■ Human keypoint data:

----------

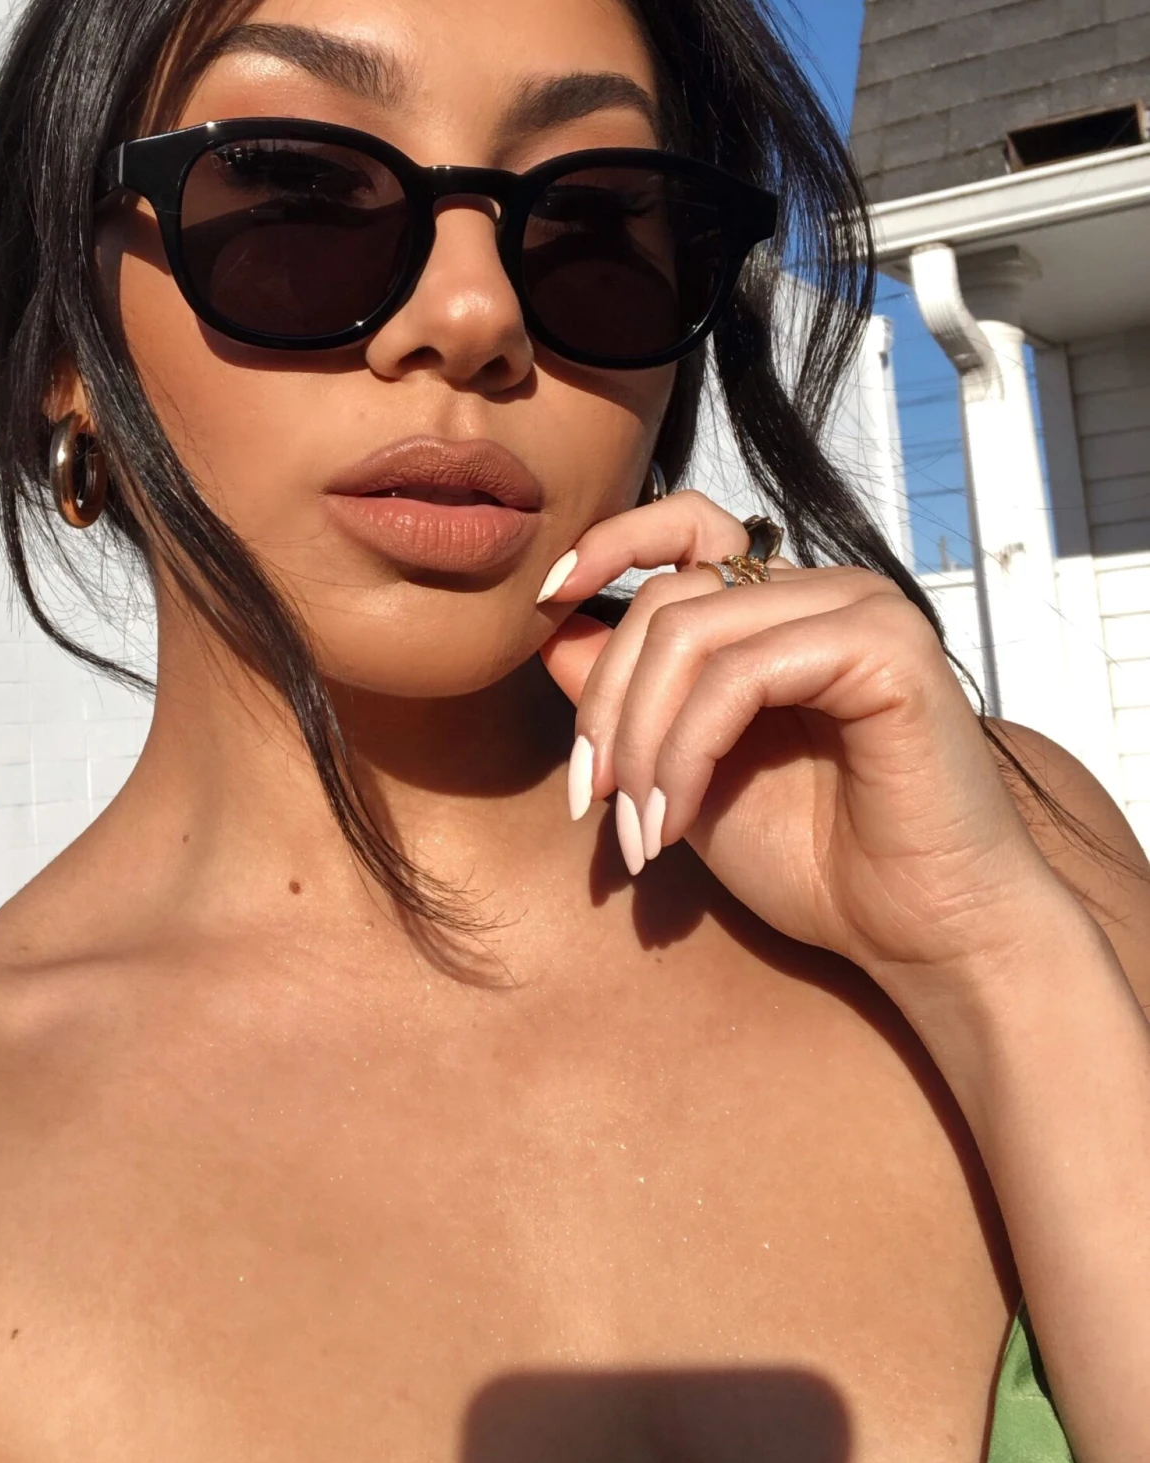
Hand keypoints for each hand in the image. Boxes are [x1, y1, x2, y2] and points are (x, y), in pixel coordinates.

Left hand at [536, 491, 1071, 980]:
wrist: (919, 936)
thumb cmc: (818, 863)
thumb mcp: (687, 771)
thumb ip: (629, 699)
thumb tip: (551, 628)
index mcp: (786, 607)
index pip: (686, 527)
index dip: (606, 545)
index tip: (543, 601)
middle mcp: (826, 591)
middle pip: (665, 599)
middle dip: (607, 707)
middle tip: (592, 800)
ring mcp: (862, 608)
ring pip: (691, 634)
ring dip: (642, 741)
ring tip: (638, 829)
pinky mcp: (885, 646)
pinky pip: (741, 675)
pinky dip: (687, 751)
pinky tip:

----------

■ EXERCISE REQUIREMENTS: Write out the records above exactly as they appear, leaving out any pictures.

■ RESPONSE BOX:
Hand keypoints for each hand in the image. Boxes are [x1, y1, x2, y2] and points are (x, y), in pixel coordinates.

Left hand at [536, 491, 1071, 980]:
wrist: (919, 936)
thumb cmc: (818, 863)
thumb mcp: (687, 771)
thumb ip: (629, 699)
thumb tip: (551, 628)
index mcp: (786, 607)
index pip: (686, 527)
index dip: (606, 545)
index tip: (543, 601)
middle mcp: (826, 591)
middle pip: (665, 599)
middle dip: (607, 707)
middle tip: (592, 800)
ring mcp: (862, 608)
ring pip: (691, 634)
ring dip: (642, 741)
ring tip: (638, 829)
pinky mcp: (885, 646)
pinky pip: (741, 675)
pinky dip: (687, 751)
pinky tip:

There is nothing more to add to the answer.